** EXERCISE DATA follows **
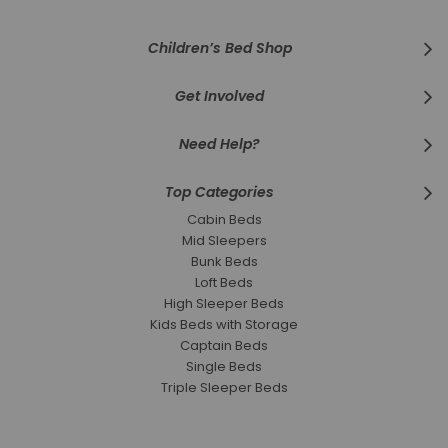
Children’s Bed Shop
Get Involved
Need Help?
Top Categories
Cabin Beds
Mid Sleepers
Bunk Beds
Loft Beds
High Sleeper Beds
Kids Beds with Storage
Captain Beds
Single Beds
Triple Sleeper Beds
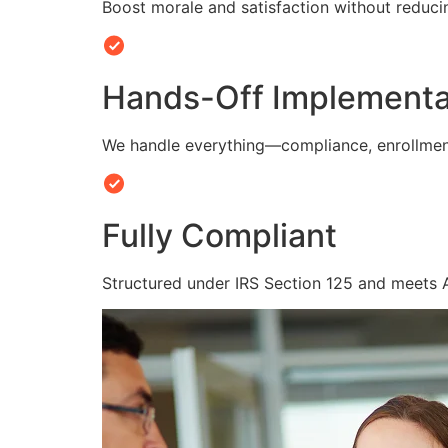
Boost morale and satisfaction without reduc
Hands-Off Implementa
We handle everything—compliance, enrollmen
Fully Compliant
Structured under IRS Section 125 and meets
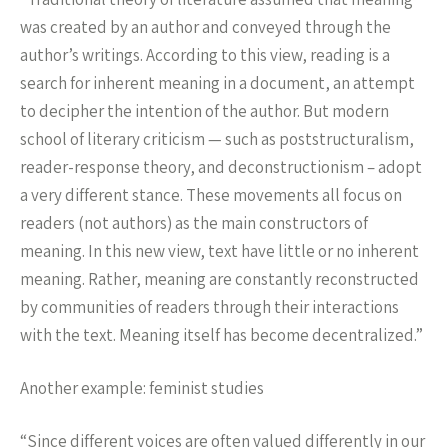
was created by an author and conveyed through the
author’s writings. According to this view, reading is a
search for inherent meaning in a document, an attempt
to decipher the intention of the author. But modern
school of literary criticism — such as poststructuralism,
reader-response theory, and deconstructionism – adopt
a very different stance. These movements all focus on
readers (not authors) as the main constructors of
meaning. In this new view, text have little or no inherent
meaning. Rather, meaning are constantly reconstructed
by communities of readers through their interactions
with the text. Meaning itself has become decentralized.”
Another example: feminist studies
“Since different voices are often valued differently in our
** End of EXERCISE DATA **
### YOUR INSTRUCTIONS
Can you set out every line of text from the records above as a numbered list, leaving out blank lines and the pictures?

### TASK RESULT
1. Children’s Bed Shop
2. Get Involved
3. Need Help?
4. Top Categories
5. Cabin Beds
6. Mid Sleepers
7. Bunk Beds
8. Loft Beds
9. High Sleeper Beds
10. Kids Beds with Storage
11. Captain Beds
12. Single Beds
13. Triple Sleeper Beds
14. Boost morale and satisfaction without reduc
15. Hands-Off Implementa
16. We handle everything—compliance, enrollmen
17. Fully Compliant
18. Structured under IRS Section 125 and meets
19. was created by an author and conveyed through the
20. author’s writings. According to this view, reading is a
21. search for inherent meaning in a document, an attempt
22. to decipher the intention of the author. But modern
23. school of literary criticism — such as poststructuralism,
24. reader-response theory, and deconstructionism – adopt
25. a very different stance. These movements all focus on
26. readers (not authors) as the main constructors of
27. meaning. In this new view, text have little or no inherent
28. meaning. Rather, meaning are constantly reconstructed
29. by communities of readers through their interactions
30. with the text. Meaning itself has become decentralized.”
31. Another example: feminist studies
32. “Since different voices are often valued differently in our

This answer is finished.